Go ahead, re-implement the select box so you can ensure that it looks the same in all browsers, across all platforms. Add type-to-search and autocomplete to it. I'm all for that, you're improving the UX... unless you don't also handle switching between selections with the up and down arrows, entering and exiting the field via the tab key (trivial if you use a *real* select box and follow progressive-enhancement, replacing the select *for display* with your new control, this is not only possible, but trivial), and confirming the highlighted selection via the enter key. If you don't implement the functionality people are expecting *before* extending, then you're actually *breaking* things. And if you can't implement the native behavior it in a handful of lines of code, you probably shouldn't implement the control at all; most likely, any extensions you make will be inefficient and clunky, as well. But, I digress...

Creating GUI apps on the desktop isn't much better, in reality. You still have a multitude of languages; the application language and GUI framework, which is typically a language of its own (WYSIWYG form builders only carry you so far), if your application interfaces with a database you still have some form of SQL, and that API you need to interface with to access that bit of data from that 3rd party service?

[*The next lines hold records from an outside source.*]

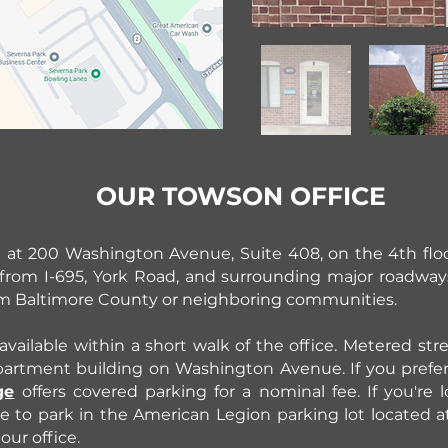
OUR TOWSON OFFICE
d at 200 Washington Avenue, Suite 408, on the 4th flo
le from I-695, York Road, and surrounding major roadway
om Baltimore County or neighboring communities.
available within a short walk of the office. Metered stre
apartment building on Washington Avenue. If you prefe
ge
offers covered parking for a nominal fee. If you're
e to park in the American Legion parking lot located 
our office.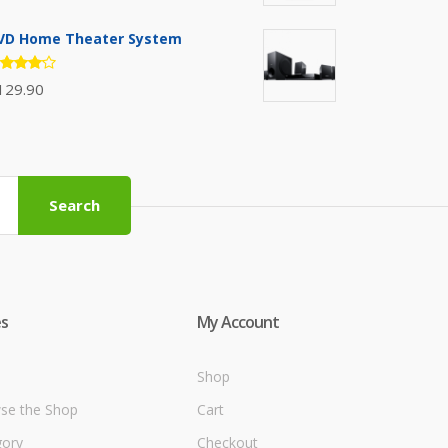
.00
t of
VD Home Theater System
ated
129.90
.00
t of 5
Search
s
My Account
Shop
se the Shop
Cart
gory
Checkout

If you care about performance, you're proxying API calls through a local server that caches the results; if you need to intelligently clear or refresh bits of that cache based on some bit of application logic, you may need something more sophisticated than a simple HTTP cache, so there's your server-side application language. Don't get me started on version headaches with libraries...

I may have been born in the 80's, but I agree... they'd have laughed and taken away your beer if you had told somebody that programming the web was going to be so much worse than writing native applications. Hell, that's a good way to lose your beer today!